■ **TO DO**:
The line with "Tax Calendar*", the line with "harvesting request deadline", and all lines between them in the material below: return these exactly, and no others.

■ **INPUT MATERIAL**:

· · ·

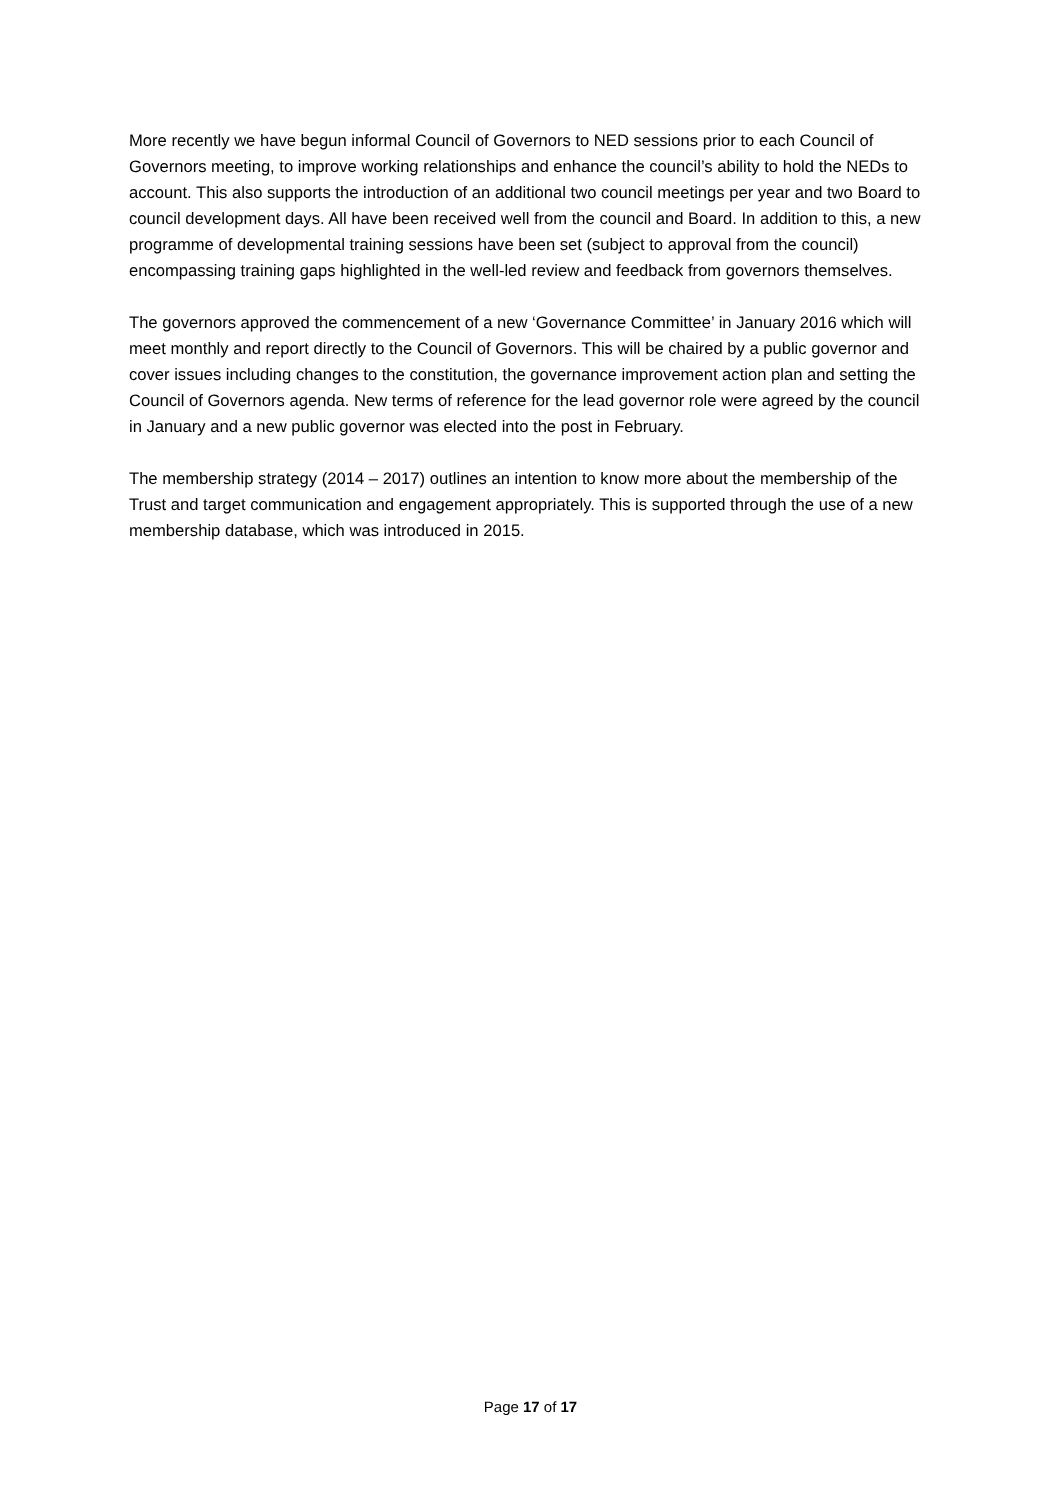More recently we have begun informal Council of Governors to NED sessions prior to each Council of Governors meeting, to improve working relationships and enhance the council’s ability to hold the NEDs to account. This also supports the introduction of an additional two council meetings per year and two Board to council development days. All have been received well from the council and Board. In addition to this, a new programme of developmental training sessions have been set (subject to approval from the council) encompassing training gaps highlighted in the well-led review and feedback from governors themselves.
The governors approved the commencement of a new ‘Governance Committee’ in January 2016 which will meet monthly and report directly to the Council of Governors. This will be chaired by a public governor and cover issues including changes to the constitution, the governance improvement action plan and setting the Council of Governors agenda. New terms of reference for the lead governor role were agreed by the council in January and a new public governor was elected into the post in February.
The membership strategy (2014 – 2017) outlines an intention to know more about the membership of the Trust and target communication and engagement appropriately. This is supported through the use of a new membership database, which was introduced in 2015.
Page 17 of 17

· · ·

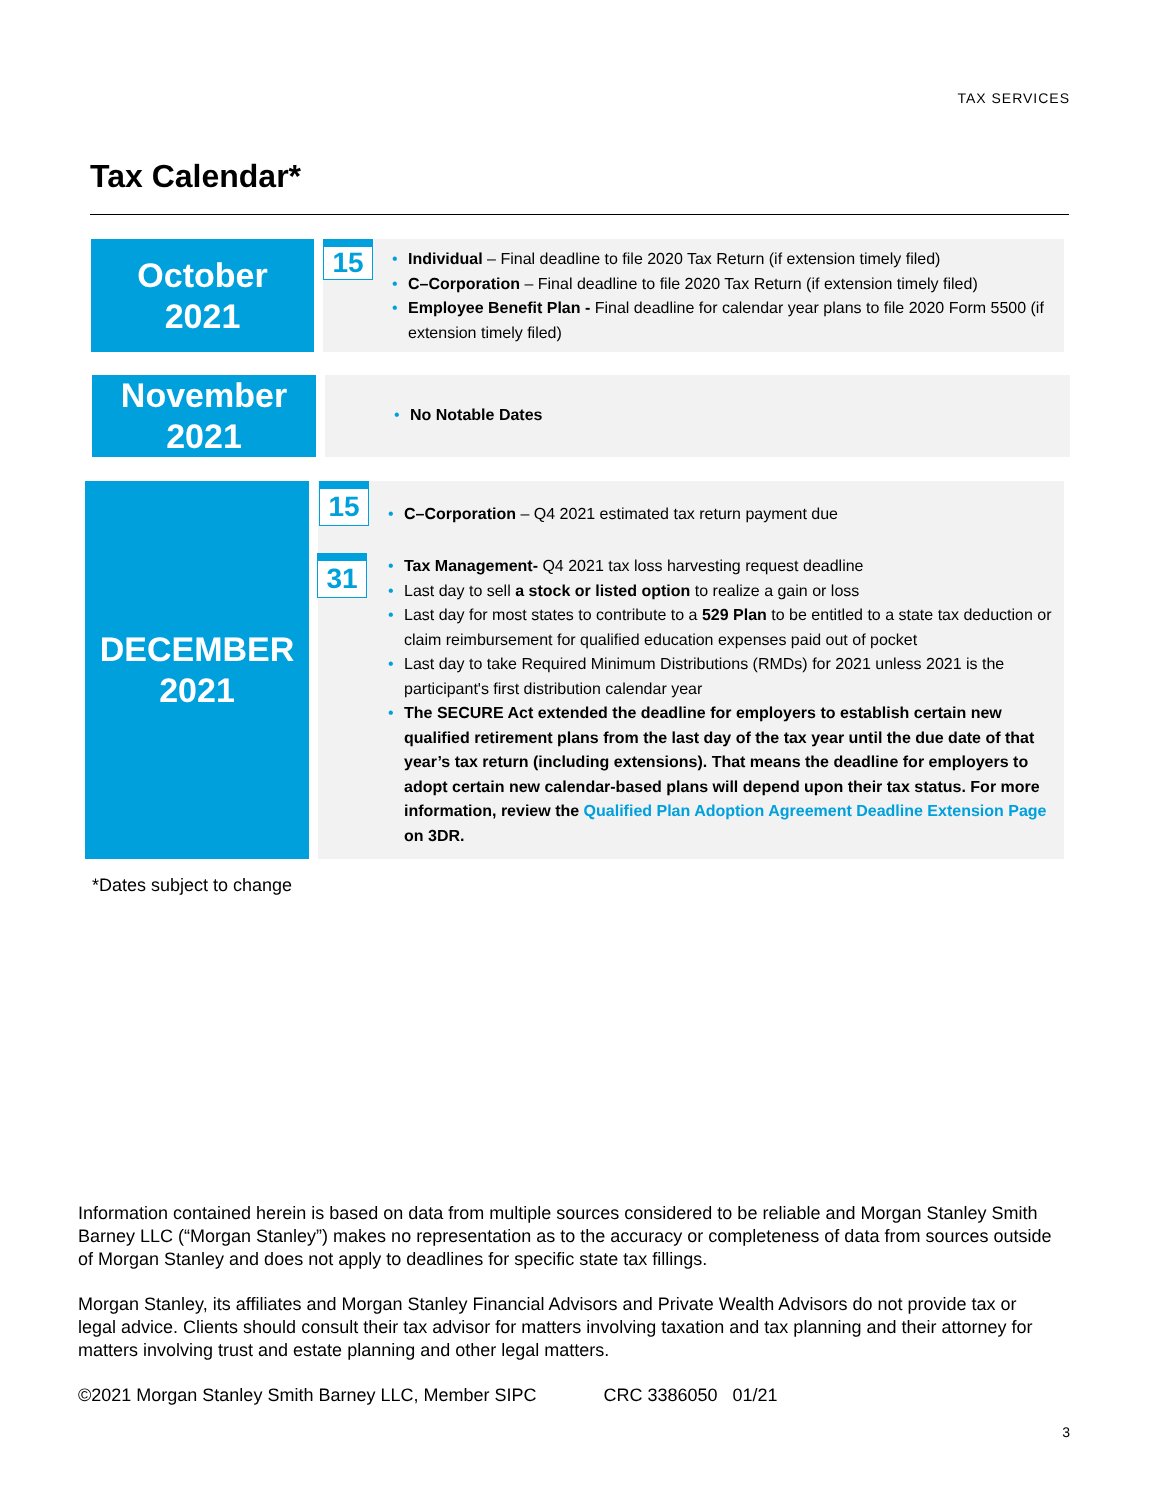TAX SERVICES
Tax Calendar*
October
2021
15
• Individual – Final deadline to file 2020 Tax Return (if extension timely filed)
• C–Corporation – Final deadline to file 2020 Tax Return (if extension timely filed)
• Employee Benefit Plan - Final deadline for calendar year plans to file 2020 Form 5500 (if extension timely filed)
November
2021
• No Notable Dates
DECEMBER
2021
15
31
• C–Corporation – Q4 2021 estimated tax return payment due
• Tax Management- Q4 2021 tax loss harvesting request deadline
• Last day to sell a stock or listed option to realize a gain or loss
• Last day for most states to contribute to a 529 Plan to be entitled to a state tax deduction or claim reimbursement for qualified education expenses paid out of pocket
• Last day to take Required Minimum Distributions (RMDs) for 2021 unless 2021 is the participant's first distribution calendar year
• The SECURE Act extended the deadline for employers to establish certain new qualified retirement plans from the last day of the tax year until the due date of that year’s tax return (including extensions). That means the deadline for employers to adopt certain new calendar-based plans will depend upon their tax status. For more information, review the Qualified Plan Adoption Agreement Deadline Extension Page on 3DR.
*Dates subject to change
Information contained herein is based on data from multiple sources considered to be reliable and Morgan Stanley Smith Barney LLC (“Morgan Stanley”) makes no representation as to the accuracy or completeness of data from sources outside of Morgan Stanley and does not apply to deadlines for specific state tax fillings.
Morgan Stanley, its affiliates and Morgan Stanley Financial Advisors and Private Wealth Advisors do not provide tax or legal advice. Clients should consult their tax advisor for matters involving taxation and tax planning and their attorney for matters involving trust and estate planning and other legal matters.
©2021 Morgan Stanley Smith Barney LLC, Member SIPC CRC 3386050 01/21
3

· · ·

■ **RESPONSE**:
Tax Calendar*
October
2021
15
• Individual – Final deadline to file 2020 Tax Return (if extension timely filed)
• C–Corporation – Final deadline to file 2020 Tax Return (if extension timely filed)
• Employee Benefit Plan - Final deadline for calendar year plans to file 2020 Form 5500 (if extension timely filed)
November
2021
• No Notable Dates
DECEMBER
2021
15
31
• C–Corporation – Q4 2021 estimated tax return payment due
• Tax Management- Q4 2021 tax loss harvesting request deadline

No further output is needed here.